Start of Block

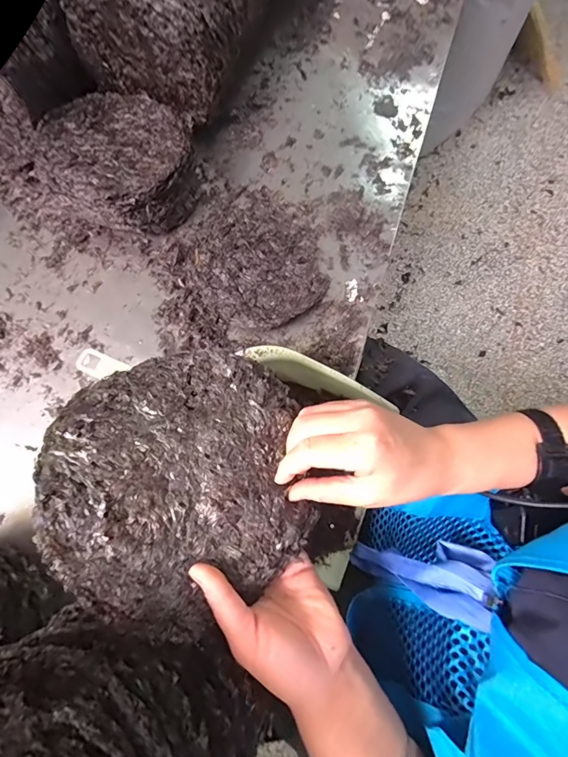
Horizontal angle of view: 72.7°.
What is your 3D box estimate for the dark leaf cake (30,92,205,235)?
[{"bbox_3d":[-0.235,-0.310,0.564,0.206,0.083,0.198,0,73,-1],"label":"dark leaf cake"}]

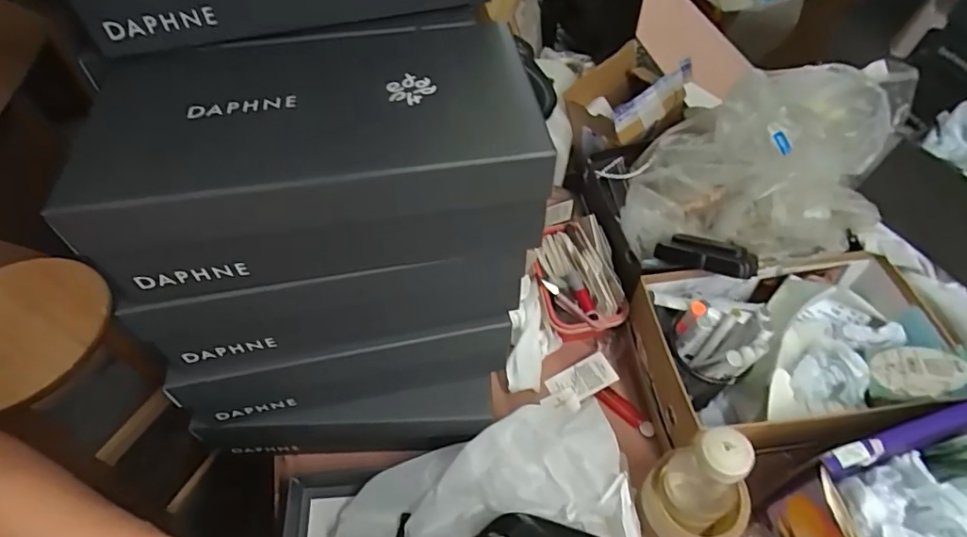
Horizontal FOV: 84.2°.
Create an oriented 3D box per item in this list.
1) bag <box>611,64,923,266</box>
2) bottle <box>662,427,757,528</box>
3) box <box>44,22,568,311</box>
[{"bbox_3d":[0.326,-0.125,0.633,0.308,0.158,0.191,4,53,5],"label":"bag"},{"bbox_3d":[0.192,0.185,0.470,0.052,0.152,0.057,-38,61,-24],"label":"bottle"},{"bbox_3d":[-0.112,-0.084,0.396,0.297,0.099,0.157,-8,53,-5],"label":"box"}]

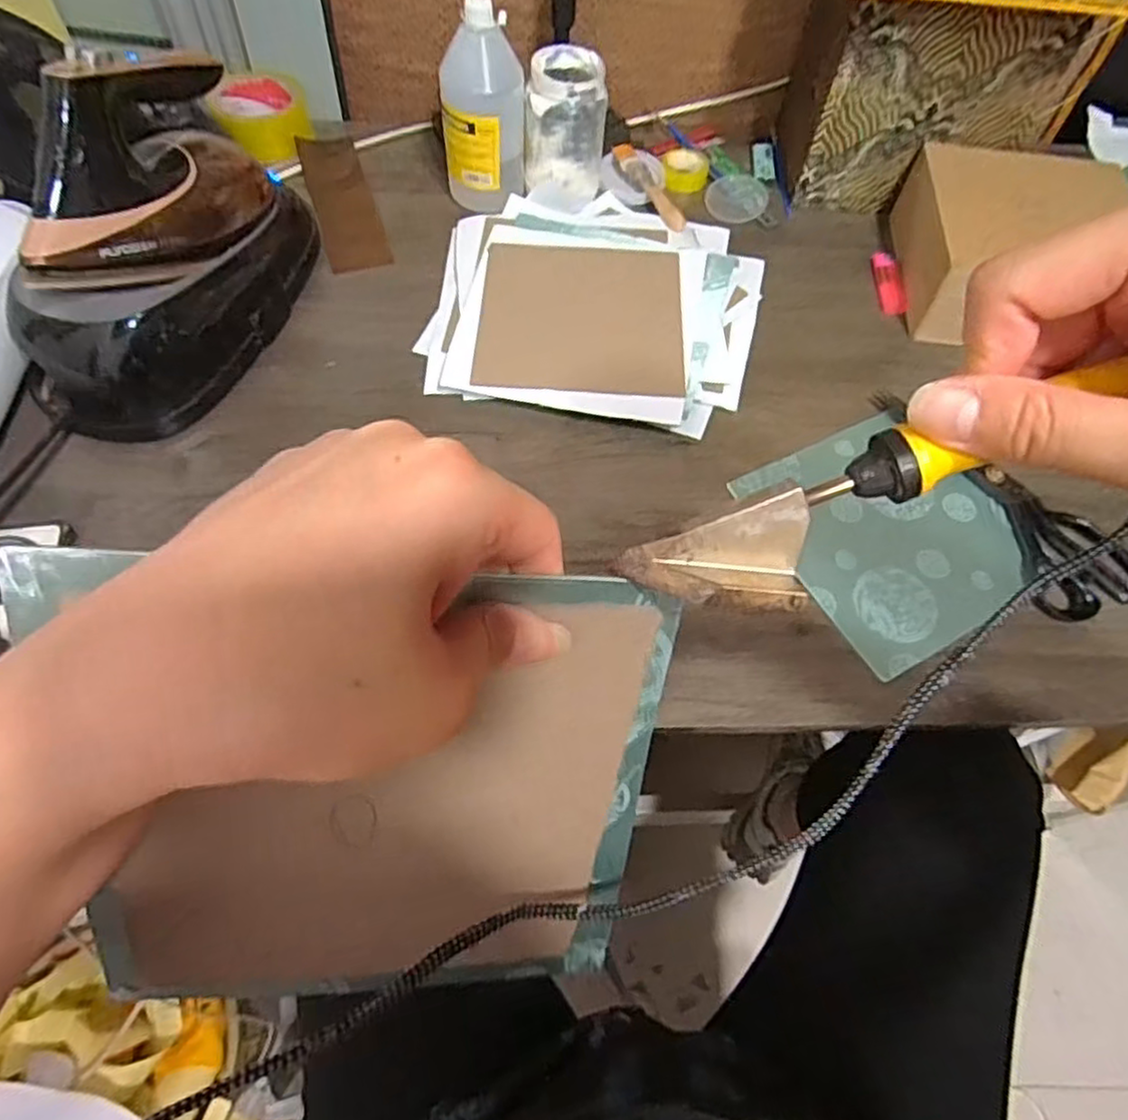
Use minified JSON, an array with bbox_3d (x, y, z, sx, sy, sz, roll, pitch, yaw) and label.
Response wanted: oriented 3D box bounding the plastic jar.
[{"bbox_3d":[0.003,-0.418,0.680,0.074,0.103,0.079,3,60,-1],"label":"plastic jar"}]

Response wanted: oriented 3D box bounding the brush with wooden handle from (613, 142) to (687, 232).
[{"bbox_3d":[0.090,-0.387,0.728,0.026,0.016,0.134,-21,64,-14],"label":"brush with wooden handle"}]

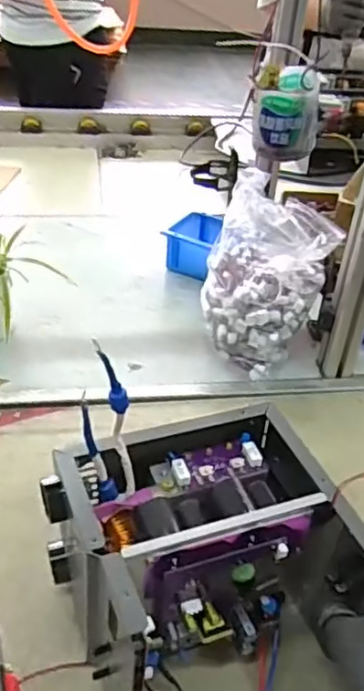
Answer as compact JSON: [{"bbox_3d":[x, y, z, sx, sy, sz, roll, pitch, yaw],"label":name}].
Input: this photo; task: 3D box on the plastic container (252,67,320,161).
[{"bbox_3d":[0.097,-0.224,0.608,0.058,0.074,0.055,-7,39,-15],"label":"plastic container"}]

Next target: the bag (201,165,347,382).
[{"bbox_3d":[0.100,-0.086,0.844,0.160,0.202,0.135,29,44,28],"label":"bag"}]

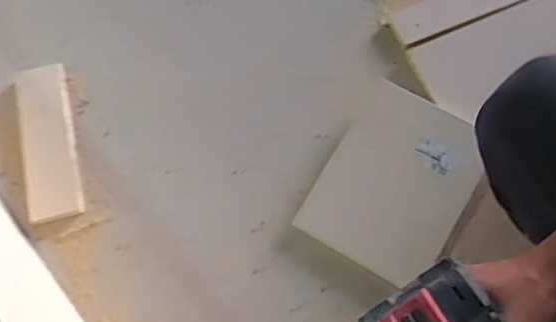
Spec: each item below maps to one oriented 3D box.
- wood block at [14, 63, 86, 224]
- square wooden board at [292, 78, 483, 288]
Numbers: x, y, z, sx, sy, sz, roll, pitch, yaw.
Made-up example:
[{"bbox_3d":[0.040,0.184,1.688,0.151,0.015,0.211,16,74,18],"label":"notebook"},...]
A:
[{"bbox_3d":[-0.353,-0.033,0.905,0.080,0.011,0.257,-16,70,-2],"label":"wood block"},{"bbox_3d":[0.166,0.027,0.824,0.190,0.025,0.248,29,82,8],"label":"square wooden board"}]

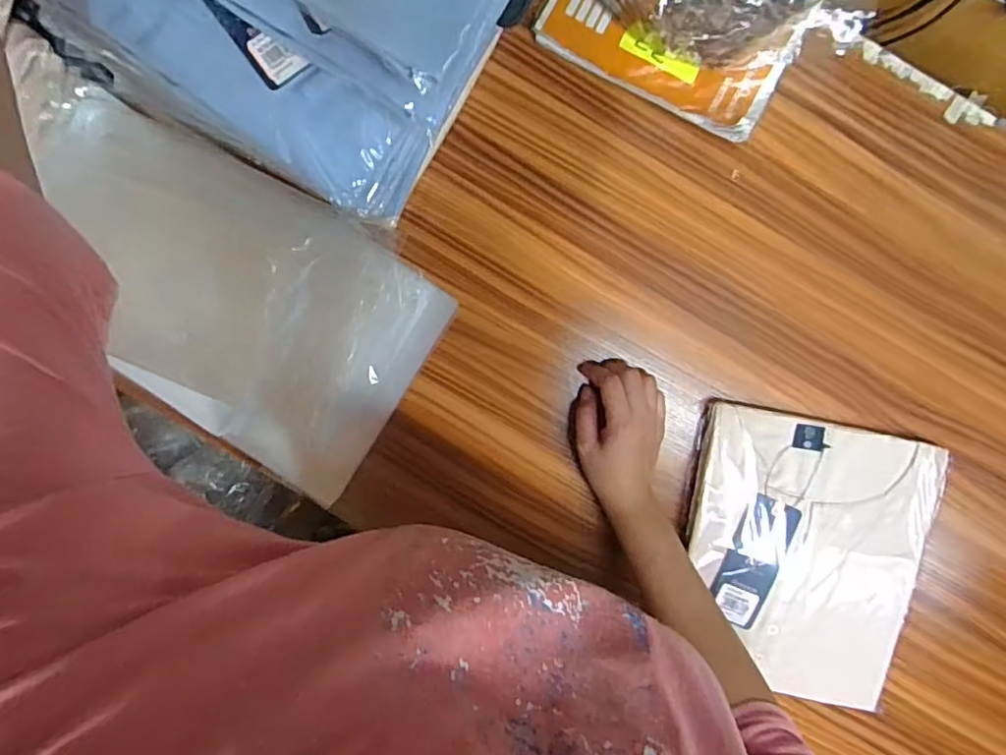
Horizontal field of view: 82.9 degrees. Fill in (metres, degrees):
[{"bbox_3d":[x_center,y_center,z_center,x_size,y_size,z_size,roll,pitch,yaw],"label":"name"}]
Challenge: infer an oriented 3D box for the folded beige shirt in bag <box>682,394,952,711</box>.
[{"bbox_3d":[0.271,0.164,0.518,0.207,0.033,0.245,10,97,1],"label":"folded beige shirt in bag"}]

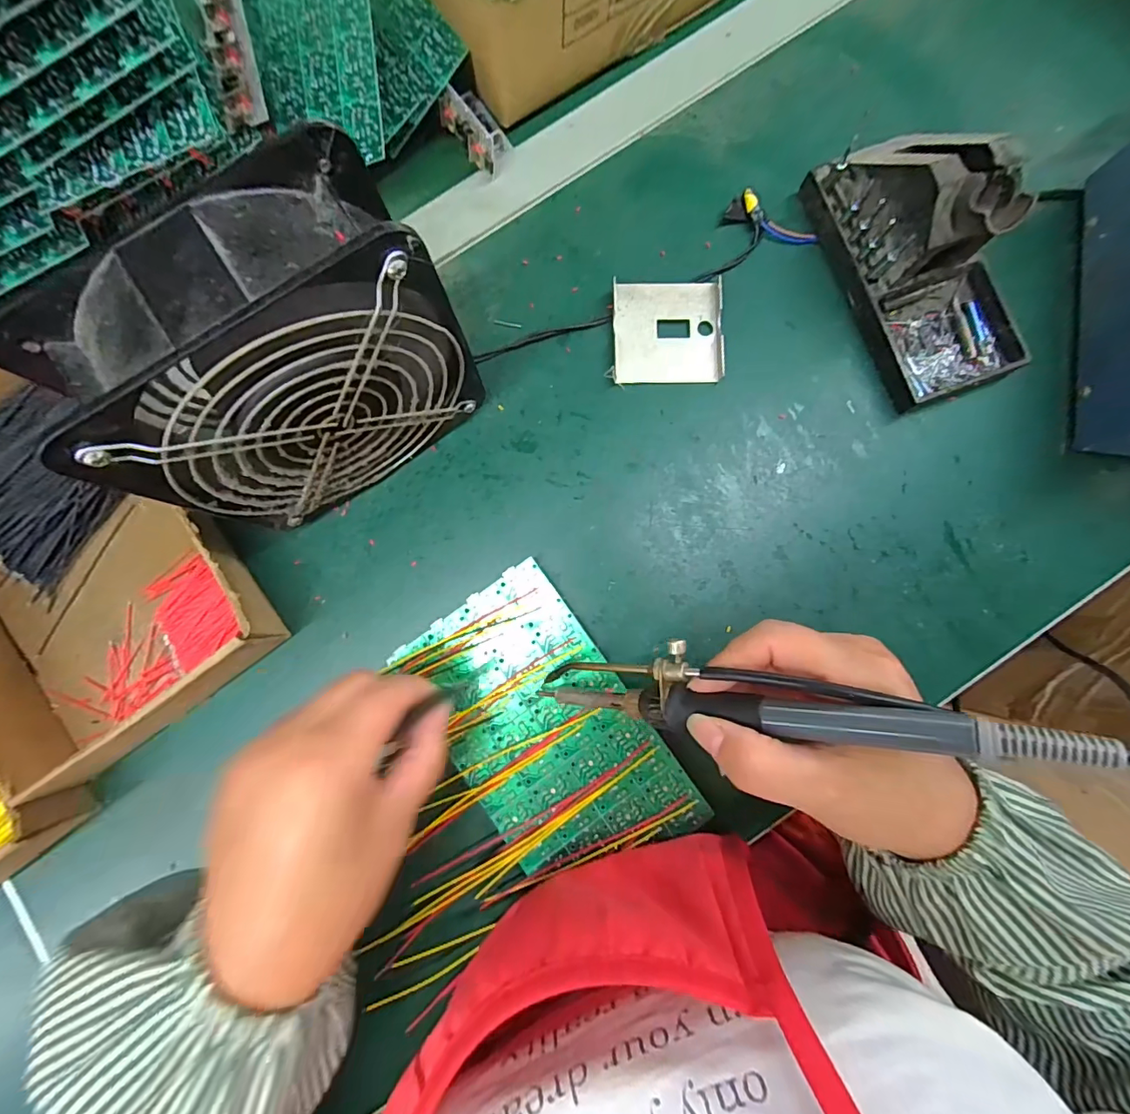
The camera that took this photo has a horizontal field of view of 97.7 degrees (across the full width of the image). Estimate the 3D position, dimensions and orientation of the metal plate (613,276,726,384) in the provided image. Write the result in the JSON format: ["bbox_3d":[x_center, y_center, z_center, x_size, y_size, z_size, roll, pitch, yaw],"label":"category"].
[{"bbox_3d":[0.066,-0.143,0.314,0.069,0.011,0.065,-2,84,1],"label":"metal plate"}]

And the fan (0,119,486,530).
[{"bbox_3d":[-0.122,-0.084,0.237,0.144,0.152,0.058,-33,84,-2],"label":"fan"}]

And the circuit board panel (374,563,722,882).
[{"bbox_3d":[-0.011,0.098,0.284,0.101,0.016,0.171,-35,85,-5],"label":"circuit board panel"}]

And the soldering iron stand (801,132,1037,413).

End of Block

Nothing but the lines from the one containing "Numbers: x, y, z, sx, sy, sz, roll, pitch, yaw." through the final line of the entries above should be given again, each exactly as written; omit the pictures.

Numbers: x, y, z, sx, sy, sz, roll, pitch, yaw.
Made-up example:
[{"bbox_3d":[0.040,0.184,1.688,0.151,0.015,0.211,16,74,18],"label":"notebook"},...]
A:
[{"bbox_3d":[-0.353,-0.033,0.905,0.080,0.011,0.257,-16,70,-2],"label":"wood block"},{"bbox_3d":[0.166,0.027,0.824,0.190,0.025,0.248,29,82,8],"label":"square wooden board"}]

Horizontal field of view: 82.9 degrees. Fill in (metres, degrees):
[{"bbox_3d":[x_center,y_center,z_center,x_size,y_size,z_size,roll,pitch,yaw],"label":"name"}]
Challenge: infer an oriented 3D box for the folded beige shirt in bag <box>682,394,952,711</box>.
[{"bbox_3d":[0.271,0.164,0.518,0.207,0.033,0.245,10,97,1],"label":"folded beige shirt in bag"}]

The camera that took this photo has a horizontal field of view of 97.7 degrees (across the full width of the image). Estimate the 3D position, dimensions and orientation of the metal plate (613,276,726,384) in the provided image. Write the result in the JSON format: ["bbox_3d":[x_center, y_center, z_center, x_size, y_size, z_size, roll, pitch, yaw],"label":"category"].
[{"bbox_3d":[0.066,-0.143,0.314,0.069,0.011,0.065,-2,84,1],"label":"metal plate"}]

And the fan (0,119,486,530).
[{"bbox_3d":[-0.122,-0.084,0.237,0.144,0.152,0.058,-33,84,-2],"label":"fan"}]

And the circuit board panel (374,563,722,882).
[{"bbox_3d":[-0.011,0.098,0.284,0.101,0.016,0.171,-35,85,-5],"label":"circuit board panel"}]

And the soldering iron stand (801,132,1037,413).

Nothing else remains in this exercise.